The plaintiffs were suing the MTA because it violated the still fresh-on-the-books Public Authorities Accountability Act of 2005, an effort by the state legislature to reform and rein in public authorities. The suit was brought because MTA failed to obtain an independent appraisal of the Vanderbilt Yards or seek out competitive offers for the Vanderbilt Yards property after a last minute rush was used for Forest City Ratner to get through a restructuring of the mega-deal into a plan far worse for the public than what original misrepresentations said would be provided. The case was lost when State Supreme Court Justice Michael Stallman found, among other things that the elected state legislative officials who enacted the public authorities reform law were not entitled to seek its enforcement to benefit the public (and under the theory that probably no on else is either, the law might thereby be nearly unenforceable).
In other words, Mr. Leffell’s page advertises that he was successful in preventing the plaintiff state legislators from doing anything more effectual than loudly crying foul when Forest City Ratner side-stepped honoring its dubiously intended exaggerations about what it would one day prospectively provide the public.
This article has concerned itself principally with the ethical obligation of attorneys directly representing Forest City Ratner in making misrepresentations. The question of attorneys representing the public officials dealing with Ratner who are supposed to, in turn be representing the public, is another more difficult one, complicated mightily by the terrific extent to which Ratner’s goals have seemingly, without question, been adopted by many public officials as their own.
The state legislators who sought to enforce the reform measures of the Public Authorities Accountability Act (and others of us as well), probably feel that the public was not well served when the MTA succumbed to Forest City Ratner.

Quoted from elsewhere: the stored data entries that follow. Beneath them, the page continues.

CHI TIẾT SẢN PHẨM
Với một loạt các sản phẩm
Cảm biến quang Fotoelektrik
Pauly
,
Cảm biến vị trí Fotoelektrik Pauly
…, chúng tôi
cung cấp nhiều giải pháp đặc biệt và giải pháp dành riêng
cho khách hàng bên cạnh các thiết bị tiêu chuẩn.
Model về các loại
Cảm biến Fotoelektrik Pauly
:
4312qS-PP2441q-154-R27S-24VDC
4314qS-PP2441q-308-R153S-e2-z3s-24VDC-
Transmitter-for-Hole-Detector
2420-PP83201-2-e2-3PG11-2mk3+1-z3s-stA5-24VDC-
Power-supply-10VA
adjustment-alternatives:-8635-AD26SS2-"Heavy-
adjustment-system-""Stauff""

As such they are probably unhappy about the Paul Weiss firm’s representation of the MTA. But while that might be the case, most lawyers would agree that the Paul Weiss firm did not cross the kind of ethically lines discussed here when it represented the MTA. That is provided that the MTA was not making misrepresentations, say through its Chief Financial Officer Gary Dellaverson, about it could find how no other bidder for the project except for Ratner or how it needed to rush the project forward in 48 hours without one. But the ethically rules pertaining to litigation are also different from what we have been discussing.
The Paul Weiss firm’s “Legal Ethics: Real World Issues and Considerations” was a very good program and, like all good educational programs, thought provoking.